→ **What to work on**:
#1 Why does the Bundt cake recipe say to poke the top of the cake with a skewer when you use a thinner glaze? Answer in one to three sentences.
#2 Write what comes next in the Bundt cake recipe, starting after its final baking instruction.

→ **Extract**:
_ _ _ _

Don’t you want a slice?

Sour cream, an extra egg, melted butter and jam makes this cake extra moist and luscious

I used Black Raspberry Jam that was given to me by my Traveling Tote friend Linda

It’s from a local farm market in Auburn CA where she lives

the jam was added in spoonfuls and swirled into the batter

This is the first time I’ve made a glaze with butter and I really like the way it thickens the glaze so it’s almost like icing.  If you want a thinner glaze, add less sugar or eliminate the butter

If you use a thinner glaze, poke top of cake all over with a skewer so the glaze can penetrate the cake

For this cake I used a thick glaze and poured it on top of cake, letting it drape down the sides

You can keep this cake in a cake dome on the counter to save precious refrigerator space

Triple Lemon Blueberry Bundt Cake

Prep Time 10 minutes
Cook Time 35 minutes
Decorating time 10 minutes
Course Dessert
Cuisine American
Servings 12


  • Bundt cake



  • 1 box lemon cake mix {like Duncan Hines Lemon Supreme}
  • 1 box regular size of instant lemon pudding mix
  • 1 cup sour cream
  • 4 eggs
  • 8 T 1 stick, unsalted butter, melted
  • 1/4 cup fresh lemon juice
  • 1/4 cup water
  • 1 tsp lemon extract
  • 1 cup blueberries
  • 1/2 cup blueberry or blackberry jam

Lemon Glaze

  • 1 1/2 cups powdered sugar
  • 1 T butter
  • 2 T fresh lemon juice
  • 2 tsp lemon extract


  • Combine all ingredients except blueberries and jam and beat for 2-3 minutes until well blended. Stir in blueberries and pour batter into a well greased bundt pan. Add jam in spoonfuls, spacing it evenly around batter in the middle. Use a skewer or sharp knife and swirl jam around in batter. Bake at 350 degrees for 32-40 minutes, checking with a cake tester near the end of baking time. Remove cake from oven when just done, do not over bake.

_ _ _ _

→ **Supplied data**:

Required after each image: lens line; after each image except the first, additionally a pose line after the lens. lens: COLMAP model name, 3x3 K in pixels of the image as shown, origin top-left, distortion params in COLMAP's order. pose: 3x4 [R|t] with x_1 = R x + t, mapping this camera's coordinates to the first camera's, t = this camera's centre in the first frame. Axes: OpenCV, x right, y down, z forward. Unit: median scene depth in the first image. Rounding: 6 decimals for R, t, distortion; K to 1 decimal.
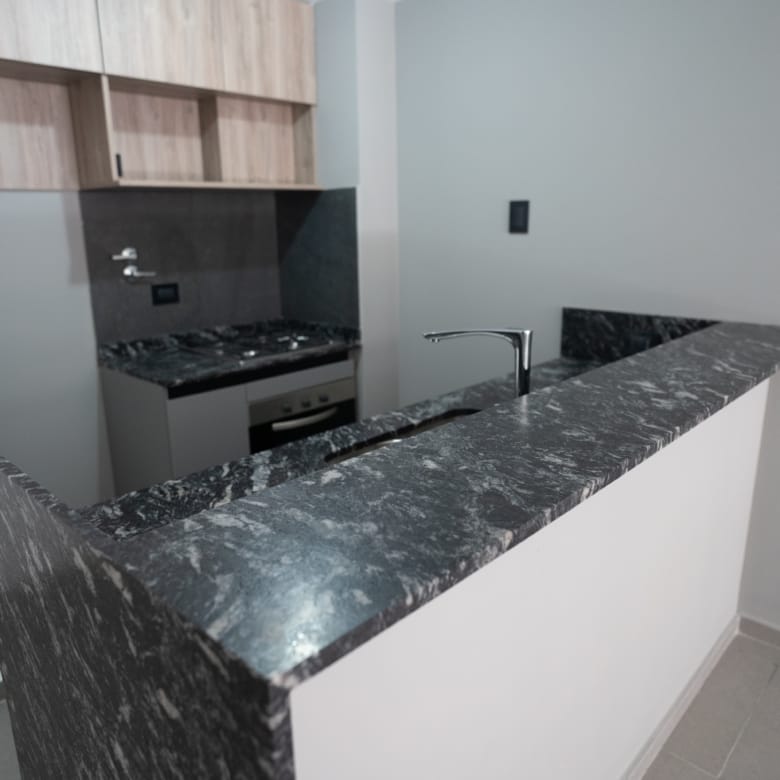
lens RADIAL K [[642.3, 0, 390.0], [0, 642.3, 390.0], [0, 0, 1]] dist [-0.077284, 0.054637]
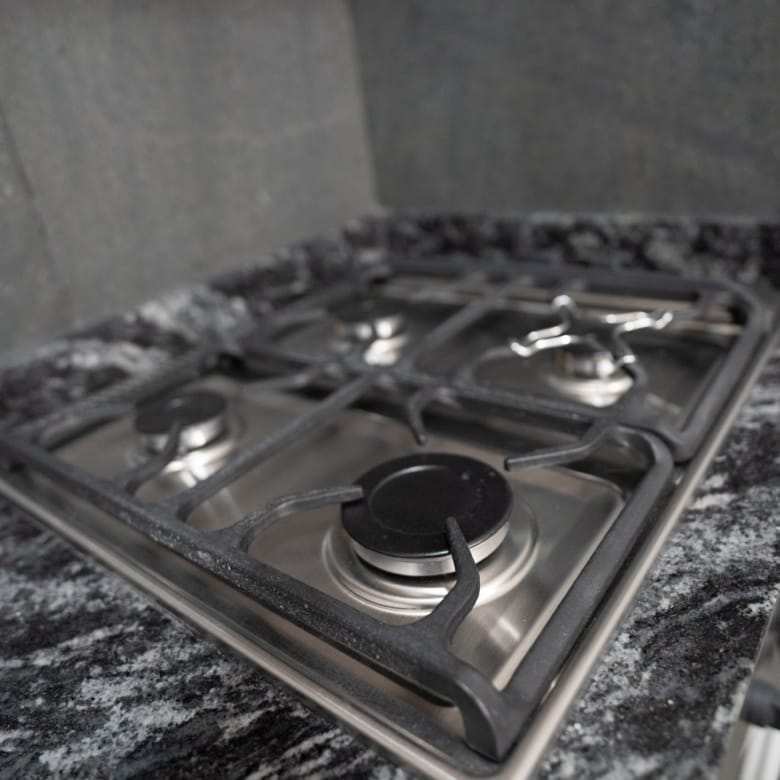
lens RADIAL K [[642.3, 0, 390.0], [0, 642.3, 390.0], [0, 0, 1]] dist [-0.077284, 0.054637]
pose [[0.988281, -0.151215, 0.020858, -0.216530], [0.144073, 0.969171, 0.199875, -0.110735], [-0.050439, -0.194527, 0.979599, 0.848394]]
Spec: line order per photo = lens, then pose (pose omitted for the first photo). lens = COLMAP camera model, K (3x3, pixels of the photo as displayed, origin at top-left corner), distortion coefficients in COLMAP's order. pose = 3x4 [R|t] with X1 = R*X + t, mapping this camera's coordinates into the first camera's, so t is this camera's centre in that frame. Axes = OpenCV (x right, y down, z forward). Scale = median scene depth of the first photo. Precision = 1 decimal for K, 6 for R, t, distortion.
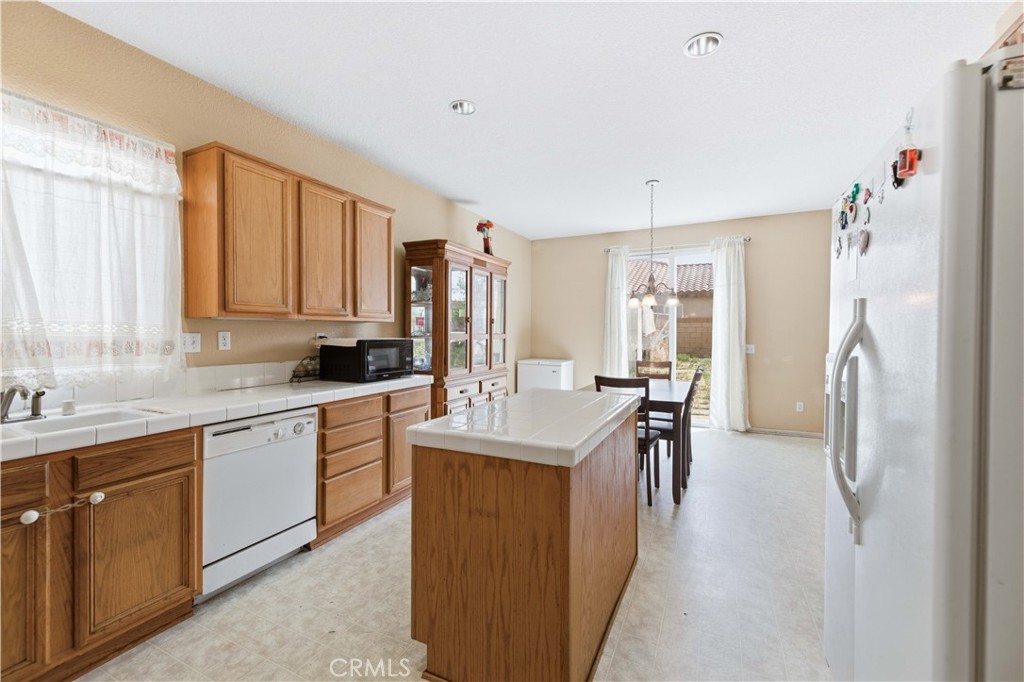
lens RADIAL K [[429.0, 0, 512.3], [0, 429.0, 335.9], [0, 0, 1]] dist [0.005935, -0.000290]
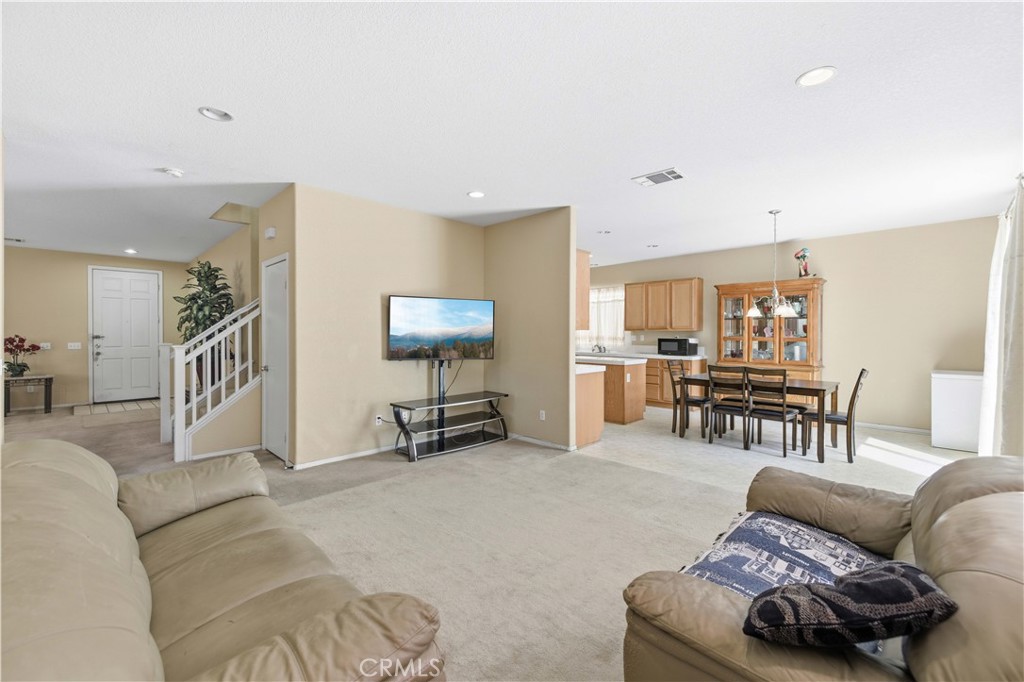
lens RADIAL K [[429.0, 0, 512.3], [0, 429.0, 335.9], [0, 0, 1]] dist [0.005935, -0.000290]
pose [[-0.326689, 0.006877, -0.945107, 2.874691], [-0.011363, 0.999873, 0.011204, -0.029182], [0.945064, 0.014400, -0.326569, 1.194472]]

_ _ _ _

→ **Answers by task**:
#1 The recipe says to poke the top of the cake all over with a skewer when using a thinner glaze so that the glaze can penetrate the cake.

#2
  • Cool cake in pan on wire rack for at least 30 minutes before removing from pan, and cool thoroughly before glazing.
  • To make glaze, melt butter in a large measuring cup. Stir in lemon juice and lemon extract. Add powdered sugar in batches until glaze reaches desired consistency. Pour or spoon glaze over cooled cake. Cake can be stored covered, at room temperature.
Keyword easy summer cake, lemon blueberry cake, lemon bundt cake, Triple lemon cake

Perfect for Mother’s Day!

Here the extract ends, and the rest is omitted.